Maybe a baby-sitter isn’t such a bad idea after all!
Lulu sat down on the couch. Muttley came in and nosed around the puddles near the front door. Then, when he didn’t find anything to eat, he sniffed Lulu’s boots for a while.
“Dogs like me,” Lulu said. She reached down to pet the big gray mutt’s head. “They know I can read their minds.”
She stared hard into Muttley’s eyes. “I know what he’s thinking now,” she said. “He’s thinking that he’s hungry.”
Courtney and I both laughed. “He’s always hungry,” Courtney said. “He eats everything he sees!”
Mom rushed by, wearing a long raincoat and one of Dad’s baseball caps. “See you later,” she told us. She turned to Lulu. “Make yourself at home. Don’t let them drive you crazy.”
“No problem,” Lulu said. “I know how to handle them. I’ll hypnotize them and put them in a trance.”
Mom was already halfway out the door. I don’t think she heard what Lulu said. “That’s good,” Mom called, and the door closed behind her.
I studied Lulu. She was staring deep into Muttley’s eyes again. Lulu has a funny sense of humor, I decided.
She clapped her hands together, so hard it startled Muttley. “What shall we do tonight?” she asked. Her dark eyes sparkled in the light.
“Do you like video games?” I asked. “I have PlayStation Two.”
“Bor-ring,” Courtney groaned. “Can you help me with my cheer-leader routine? I?
??m trying out for the third-grade squad on Monday.”
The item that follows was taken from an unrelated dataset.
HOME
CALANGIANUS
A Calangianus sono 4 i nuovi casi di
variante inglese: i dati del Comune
“We don’t have cheerleaders at my school,” Lulu replied in her whispery voice. “I don’t think I could be much help.”
“You just have to watch me,” Courtney said.
“Yawn yawn,” I said.
“Who were those kids I saw leaving your house?” Lulu asked.
“They’re not kids—they’re pond scum,” I replied.
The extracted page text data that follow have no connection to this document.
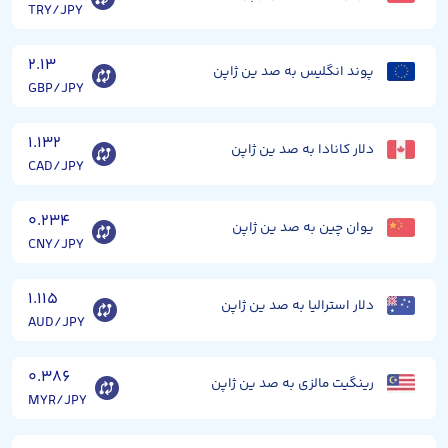
TRY/JPY
۲.۱۳
پوند انگلیس به صد ین ژاپن
GBP/JPY
۱.۱۳۲
دلار کانادا به صد ین ژاپن
CAD/JPY
۰.۲۳۴
یوان چین به صد ین ژاپن
CNY/JPY
۱.۱۱۵
دلار استرالیا به صد ین ژاپن
AUD/JPY
۰.۳۸۶
رینگیت مالزی به صد ین ژاپن
MYR/JPY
“They live next door, so we have to see them,” Courtney said. “But we hate them and they hate us. They’re totally horrible.”
We told Lulu just how horrible Larry and Maryjo are.
Lulu jumped to her feet. “I have a fantastic idea. Would you like to get even with them?”
I squinted at her. “What do you mean?”
She giggled. “You know. Pay them back for being so gross?”
“Sure!” Courtney and I replied together.
“Then let’s bake some mud cookies,” Lulu said.
Courtney and I stared at her. “You mean—make cookies out of mud?” Courtney asked.
Lulu nodded. She winked at me.
“Isn’t that kind of babyish?” I said. “I’m twelve. I made mud pies when I was three.”
“You didn’t make mud pies like these,” Lulu whispered. A grin spread over her face. “These are very special. And it’s a perfect day to make them.”
“What do you mean?” I asked. “It’s pouring outside.”
Lulu’s grin grew wider. “Exactly. That’s when the mud is ripe.”
Courtney and I splashed through the backyard, carrying trowels and a bucket from the garage. I ducked low, but the wind blew cold rain into my face.
“I don’t believe we’re doing this,” I grumbled, pulling up the hood on my rain slicker.
We both squatted in front of Dad’s vegetable garden. I held the bucket, and Courtney began shoveling wet mud and plopping it into the bucket.
“Hey—who let Muttley out?” Courtney cried.
The huge dog came racing through the mud and leaped at me. “Hey—down! Get down!” I cried. His big paws smeared my raincoat with wet mud.
“Take the bucket away!” Courtney yelled. “Take it away! He’s trying to eat the mud!”
A few minutes later I kicked off my muddy boots and handed the bucket to Lulu. Courtney and I peeled off our filthy rain gear.